Sign in to view source links and access this dataset
Description
PianoCoRe is a large-scale piano MIDI dataset that unifies and refines major open-source piano corpora. It contains 250,046 performances of 5,625 pieces written by 483 composers, totaling 21,763 hours of performed music. The dataset was created by SyMuPe and was last updated on 2026-04-27.
Use Cases
Train generative models for piano music based on the large collection of MIDI performances.
Analyze performance styles and alignments based on the note-level score-performance data.
Study composer-specific patterns using the annotated composer and composition metadata.
Develop music transcription or synthesis tools using the refined and deduplicated MIDI data.
Strengths
Contains 250,046 performances, providing a large-scale resource.
Covers 5,625 pieces by 483 composers, indicating diversity.
Includes 21,763 hours of performed music, representing substantial temporal coverage.

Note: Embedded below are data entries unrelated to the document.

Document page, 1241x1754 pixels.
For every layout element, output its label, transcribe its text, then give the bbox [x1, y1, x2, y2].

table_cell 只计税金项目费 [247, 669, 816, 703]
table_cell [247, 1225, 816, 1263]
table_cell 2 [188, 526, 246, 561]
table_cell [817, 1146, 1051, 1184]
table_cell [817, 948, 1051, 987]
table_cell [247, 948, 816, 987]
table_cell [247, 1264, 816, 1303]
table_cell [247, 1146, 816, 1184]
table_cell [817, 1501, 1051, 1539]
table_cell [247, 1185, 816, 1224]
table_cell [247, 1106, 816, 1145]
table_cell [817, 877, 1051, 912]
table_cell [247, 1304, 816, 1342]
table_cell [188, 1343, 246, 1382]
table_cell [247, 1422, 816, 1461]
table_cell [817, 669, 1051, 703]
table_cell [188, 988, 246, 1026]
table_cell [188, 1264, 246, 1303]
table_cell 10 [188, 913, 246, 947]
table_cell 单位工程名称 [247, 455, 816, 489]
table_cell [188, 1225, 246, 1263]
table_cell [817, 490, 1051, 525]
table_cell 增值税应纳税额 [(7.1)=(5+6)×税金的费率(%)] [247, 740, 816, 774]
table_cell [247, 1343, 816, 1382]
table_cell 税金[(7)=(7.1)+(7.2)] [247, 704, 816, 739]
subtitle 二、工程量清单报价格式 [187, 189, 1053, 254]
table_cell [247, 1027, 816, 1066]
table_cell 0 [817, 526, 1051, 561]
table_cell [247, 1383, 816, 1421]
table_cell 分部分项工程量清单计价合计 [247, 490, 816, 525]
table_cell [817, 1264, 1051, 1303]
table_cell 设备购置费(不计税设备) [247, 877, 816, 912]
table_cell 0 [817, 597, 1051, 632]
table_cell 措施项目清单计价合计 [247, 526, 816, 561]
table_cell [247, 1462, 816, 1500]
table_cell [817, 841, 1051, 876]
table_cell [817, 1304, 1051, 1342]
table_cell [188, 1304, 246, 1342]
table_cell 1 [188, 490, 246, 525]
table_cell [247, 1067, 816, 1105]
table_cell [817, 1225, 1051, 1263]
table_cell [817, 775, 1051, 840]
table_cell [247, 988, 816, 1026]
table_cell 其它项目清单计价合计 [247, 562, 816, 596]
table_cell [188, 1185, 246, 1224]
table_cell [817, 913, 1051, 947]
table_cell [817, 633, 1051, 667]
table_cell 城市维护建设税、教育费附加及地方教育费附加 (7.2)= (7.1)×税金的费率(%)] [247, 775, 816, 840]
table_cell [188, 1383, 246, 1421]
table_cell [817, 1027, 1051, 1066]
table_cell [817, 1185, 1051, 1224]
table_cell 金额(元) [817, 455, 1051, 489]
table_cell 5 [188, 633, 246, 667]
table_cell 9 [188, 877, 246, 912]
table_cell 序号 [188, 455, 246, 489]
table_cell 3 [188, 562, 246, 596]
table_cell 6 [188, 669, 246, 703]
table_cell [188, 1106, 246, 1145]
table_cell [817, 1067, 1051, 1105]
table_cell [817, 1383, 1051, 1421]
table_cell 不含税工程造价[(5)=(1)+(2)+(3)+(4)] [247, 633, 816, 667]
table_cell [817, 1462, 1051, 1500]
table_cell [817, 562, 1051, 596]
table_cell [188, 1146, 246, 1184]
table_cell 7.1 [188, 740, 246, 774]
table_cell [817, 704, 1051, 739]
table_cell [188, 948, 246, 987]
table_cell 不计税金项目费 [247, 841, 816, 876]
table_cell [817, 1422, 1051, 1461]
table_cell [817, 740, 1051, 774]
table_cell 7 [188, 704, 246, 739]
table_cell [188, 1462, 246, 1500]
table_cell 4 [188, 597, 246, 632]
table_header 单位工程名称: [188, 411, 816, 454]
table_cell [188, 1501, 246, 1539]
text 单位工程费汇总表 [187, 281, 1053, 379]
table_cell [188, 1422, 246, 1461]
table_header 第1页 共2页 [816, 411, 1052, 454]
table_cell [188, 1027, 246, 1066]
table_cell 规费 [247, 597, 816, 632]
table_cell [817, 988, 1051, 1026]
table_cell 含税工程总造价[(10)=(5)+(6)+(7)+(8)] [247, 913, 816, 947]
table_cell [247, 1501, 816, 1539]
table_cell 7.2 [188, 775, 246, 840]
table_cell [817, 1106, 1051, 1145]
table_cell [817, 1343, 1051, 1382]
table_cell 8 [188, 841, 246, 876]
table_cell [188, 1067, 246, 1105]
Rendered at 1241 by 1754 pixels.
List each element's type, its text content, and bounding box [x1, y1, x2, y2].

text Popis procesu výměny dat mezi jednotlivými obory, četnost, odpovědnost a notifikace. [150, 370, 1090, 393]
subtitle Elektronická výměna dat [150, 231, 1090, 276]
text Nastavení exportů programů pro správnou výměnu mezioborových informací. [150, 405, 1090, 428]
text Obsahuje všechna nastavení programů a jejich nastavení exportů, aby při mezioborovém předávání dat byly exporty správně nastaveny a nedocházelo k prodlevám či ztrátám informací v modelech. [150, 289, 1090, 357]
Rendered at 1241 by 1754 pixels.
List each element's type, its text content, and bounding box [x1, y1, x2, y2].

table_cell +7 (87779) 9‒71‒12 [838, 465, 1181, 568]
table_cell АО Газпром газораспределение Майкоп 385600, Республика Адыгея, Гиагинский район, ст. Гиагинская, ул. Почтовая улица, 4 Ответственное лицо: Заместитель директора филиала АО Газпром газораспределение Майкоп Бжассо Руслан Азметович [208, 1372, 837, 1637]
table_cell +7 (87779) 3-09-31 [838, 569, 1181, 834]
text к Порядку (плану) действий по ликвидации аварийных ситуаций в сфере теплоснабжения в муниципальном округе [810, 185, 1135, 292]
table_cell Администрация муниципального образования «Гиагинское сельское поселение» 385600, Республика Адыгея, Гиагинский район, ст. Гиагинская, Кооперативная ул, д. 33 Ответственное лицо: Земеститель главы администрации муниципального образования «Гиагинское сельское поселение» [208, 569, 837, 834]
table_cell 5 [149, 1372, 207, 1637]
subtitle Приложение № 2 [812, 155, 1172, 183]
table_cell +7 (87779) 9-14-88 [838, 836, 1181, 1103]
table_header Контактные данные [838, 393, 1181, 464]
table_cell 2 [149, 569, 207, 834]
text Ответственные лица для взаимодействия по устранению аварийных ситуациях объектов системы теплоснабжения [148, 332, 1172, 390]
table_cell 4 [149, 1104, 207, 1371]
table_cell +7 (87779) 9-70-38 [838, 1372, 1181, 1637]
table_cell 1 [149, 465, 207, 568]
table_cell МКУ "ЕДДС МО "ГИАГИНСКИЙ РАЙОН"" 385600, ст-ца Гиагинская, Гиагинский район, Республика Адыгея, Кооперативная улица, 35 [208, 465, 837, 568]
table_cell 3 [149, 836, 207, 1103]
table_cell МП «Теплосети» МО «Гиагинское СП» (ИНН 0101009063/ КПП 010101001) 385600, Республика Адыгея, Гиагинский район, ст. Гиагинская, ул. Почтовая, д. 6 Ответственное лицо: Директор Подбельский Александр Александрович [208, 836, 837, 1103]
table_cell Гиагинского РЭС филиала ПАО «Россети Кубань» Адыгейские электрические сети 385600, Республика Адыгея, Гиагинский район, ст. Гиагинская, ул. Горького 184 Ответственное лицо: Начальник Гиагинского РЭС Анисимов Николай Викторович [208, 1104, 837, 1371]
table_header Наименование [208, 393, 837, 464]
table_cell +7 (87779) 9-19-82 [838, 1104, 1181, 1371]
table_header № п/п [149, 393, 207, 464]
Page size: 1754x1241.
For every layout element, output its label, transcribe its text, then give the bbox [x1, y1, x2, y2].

Provides metadata such as deduplication flags, MIDI quality labels, and note-level alignments.
Limitations
Column-level documentation is absent; field semantics must be inferred after download.
Last updated 2026-04-27 13:13:07; freshness should be verified.
File formats and exact data structure are unknown from the provided description.
Provenance
Source
SyMuPe via Hugging Face.
Collection Method
Unifies and refines major open-source piano corpora.
Freshness
Last updated 2026-04-27 13:13:07.
License is unknown; users should verify terms before use.